- Also called: 'The Show'
- Observed by: Geelong
- Type: northern public holiday
- Significance: Royal Geelong Agricultural & Pastoral Society Incorporated
- Celebrations: Agricultural displays, sideshows, fashion parades
- Date: Thursday through to Sunday, ending on the third Sunday in October
- Frequency: annual

= Royal Geelong Show =

Annual event

The Royal Geelong Show is an annual event held at the Geelong Showgrounds. Established in 1855, it is principally an agricultural event which focuses on the primary industries of Victoria, and rural lifestyle of many Victorians with events such as livestock judging, equestrian events, animal breeders competitions, produce competitions and wood chopping, although it also incorporates live entertainment, sporting events, food tasting, and fashion shows.
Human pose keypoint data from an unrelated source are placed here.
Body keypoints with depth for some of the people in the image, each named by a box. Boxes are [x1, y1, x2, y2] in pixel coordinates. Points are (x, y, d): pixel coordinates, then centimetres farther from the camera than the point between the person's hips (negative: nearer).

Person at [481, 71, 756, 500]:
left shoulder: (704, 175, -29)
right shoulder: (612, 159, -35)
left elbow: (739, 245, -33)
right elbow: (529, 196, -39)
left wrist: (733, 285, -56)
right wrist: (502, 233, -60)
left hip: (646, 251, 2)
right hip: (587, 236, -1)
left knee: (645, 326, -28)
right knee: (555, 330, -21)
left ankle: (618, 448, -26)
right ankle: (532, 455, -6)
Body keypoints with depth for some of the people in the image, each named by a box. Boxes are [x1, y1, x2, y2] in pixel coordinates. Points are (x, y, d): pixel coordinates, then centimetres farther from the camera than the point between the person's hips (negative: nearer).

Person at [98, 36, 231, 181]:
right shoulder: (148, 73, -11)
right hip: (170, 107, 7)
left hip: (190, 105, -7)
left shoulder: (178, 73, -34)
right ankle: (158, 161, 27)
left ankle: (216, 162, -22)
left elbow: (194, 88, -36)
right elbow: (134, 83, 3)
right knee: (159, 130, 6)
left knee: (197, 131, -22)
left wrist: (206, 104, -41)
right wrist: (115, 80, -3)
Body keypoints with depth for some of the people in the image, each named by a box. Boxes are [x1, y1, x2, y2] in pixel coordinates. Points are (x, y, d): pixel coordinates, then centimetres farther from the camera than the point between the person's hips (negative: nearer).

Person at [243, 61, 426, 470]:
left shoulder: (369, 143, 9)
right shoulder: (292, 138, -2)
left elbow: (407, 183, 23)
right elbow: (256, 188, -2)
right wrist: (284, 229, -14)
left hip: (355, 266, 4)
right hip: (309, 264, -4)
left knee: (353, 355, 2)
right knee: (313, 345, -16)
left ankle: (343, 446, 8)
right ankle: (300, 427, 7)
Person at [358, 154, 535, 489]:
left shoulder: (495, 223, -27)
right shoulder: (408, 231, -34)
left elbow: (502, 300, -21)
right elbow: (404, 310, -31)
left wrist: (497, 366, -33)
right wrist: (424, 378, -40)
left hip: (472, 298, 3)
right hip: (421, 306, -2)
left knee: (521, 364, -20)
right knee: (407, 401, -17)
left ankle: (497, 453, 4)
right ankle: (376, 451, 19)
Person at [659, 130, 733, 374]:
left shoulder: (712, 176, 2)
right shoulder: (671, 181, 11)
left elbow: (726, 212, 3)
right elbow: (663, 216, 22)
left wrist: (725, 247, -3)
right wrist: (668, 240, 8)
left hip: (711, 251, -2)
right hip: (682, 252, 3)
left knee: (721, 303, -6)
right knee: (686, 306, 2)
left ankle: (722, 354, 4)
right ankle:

A popular feature of the show is the sideshows which feature showrides, foodstalls, games of skill, and showbag stalls.

Unlike its capital-city counterpart, the Royal Melbourne Show, over recent years the Royal Geelong Show has maintained its agricultural focus, with displays of many classes of animals, and has a carnival atmosphere.

The show runs for four days, from Thursday through to Sunday, ending on the third Sunday in October. The Saturday is known as family day and usually involves many discounts and savings on showbags and rides.

The show was cancelled in 2020 and 2021 because of the COVID-19 pandemic.